Satu hal yang aku percaya. Bahwa Allah tidak mungkin membebani seseorang melainkan sesuai dengan kesanggupannya.

****
"Nak Aufar, Maida, shubuh, nak." Samar-samar aku mendengar suara Umi yang membangunkanku. Aku membuka mata perlahan. Mataku tepat bertatapan dengan mata Aufar yang sepertinya juga baru saja terbuka.

"Astaghfirullahaladzim!" Aku langsung terduduk mengalihkan pandang darinya. Jantungku seakan berdetak sepuluh kali lebih cepat.

"Da?"

"Eh, iya, mi. Maida ambil wudhu dulu." Aku segera keluar dari mushola. Mushola rumah ini memang tidak memiliki pintu, namun lantainya sedikit bertingkat dan di bawahnya dihiasi dengan kolam ikan yang akan membuat orang yang beribadah disitu menjadi nyaman.

Sebelum aku benar-benar pergi berwudhu, Umi berbisik, "Cepet banget baikannya." Aku hanya mendengus lalu berlari k tempat wudhu.
Baikan apanya? Aufar saja tidak pernah sadar bahwa dia menyakiti hatiku.

Setelah berwudhu, aku kembali ke mushola. Umi dan Aufar sedang berbincang-bincang disana. Apa yang mereka perbincangkan hingga tertawa seperti itu?

Tidak kusangka Aufar juga sudah berwudhu, entah dia berwudhu dimana. Yang jelas, wajahnya sudah terkena air.

Fatima yang sudah siap memakai mukena sambil terkantuk-kantuk.

"Nak Aufar bisa jadi imam?" Pertanyaan Umi membuatku melotot seketika. Aufar? Imam? Big NO! Istrinya saja belum pernah di im-

"InsyaAllah bisa, mi." Aku semakin melotot mendengar jawabannya.

"Eh, jangan-jangan. Laki-laki itu baiknya sholat di masjid. Jadi Aufar ke masjid aja."

"Apaan, sih, da. Nak Aufar aja mau kok." Aku terdiam melirik Aufar yang sedang tersenyum kikuk. Dia sungguh pintar mencari perhatian.

Akhirnya, kami sholat dengan di imami oleh pria bernama Aufar. Itu adalah kali pertama dia menjadi imam sholatku, meskipun bukan aku satu-satunya makmumnya.

Sudah Kutebak, dia membacakan surah sejuta ummat. Yaitu surah Al-Ikhlas dan Al-Kautsar. Setidaknya dia hafal surah yang dijuluki sebagai sepertiga Al-Qur'an.

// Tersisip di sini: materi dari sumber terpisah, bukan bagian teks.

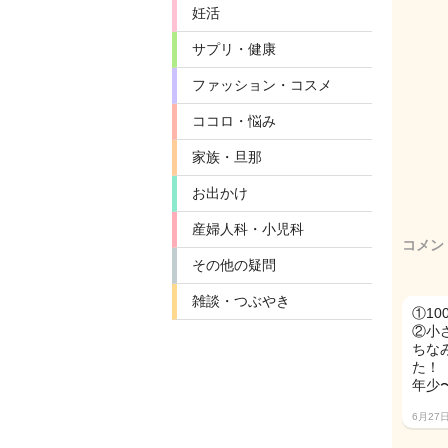
妊活
サプリ・健康
ファッション・コスメ
ココロ・悩み
家族・旦那
お出かけ
産婦人科・小児科
コメン
その他の疑問
雑談・つぶやき
①1
②小
ちな
た！
年少
6月27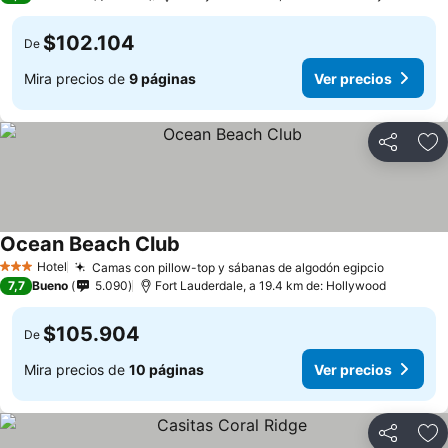
$102.104
De
Mira precios de
9 páginas
Ver precios
Compartir
Ag
Ocean Beach Club
Hotel
Camas con pillow-top y sábanas de algodón egipcio
3 Estrellas
7,7
Bueno
5.090
Fort Lauderdale, a 19.4 km de: Hollywood
$105.904
De
Mira precios de
10 páginas
Ver precios
Compartir
Ag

Setelah menolehkan kepala ke kiri. Aufar langsung menyalimi tangan Umi. Dia benar-benar hebat berakting.

Dia juga tidak lupa menyalimi Fatimah lalu mengelus kepalanya. Aku menggeleng-gelengkan kepala melihat tingkahnya. Lalu beberapa saat kemudian tangannya berada di hadapanku.

Matanya sedikit melotot seakan memberi instruksi bahwa aku harus menyaliminya.

Itu adalah kali pertama aku menjadi makmum dan kali kedua menyalimi tangannya setelah akad.

****
"Kamu gak ke kantor?" Tanyaku kepada Aufar yang hanya duduk di meja makan sambil memainkan ponselnya. Pria itu menggeleng. Pasti sedang mengobrol dengan Nanda.

Bi Suni berjalan tergopoh-gopoh ke arahku dan Aufar.

"Bos, ada tamu. Katanya mau bertemu anaknya Pak bos Radit." Aku dan Aufar saling melayangkan pandangan. Tidak biasanya ada tamu yang menanyakan om Radit.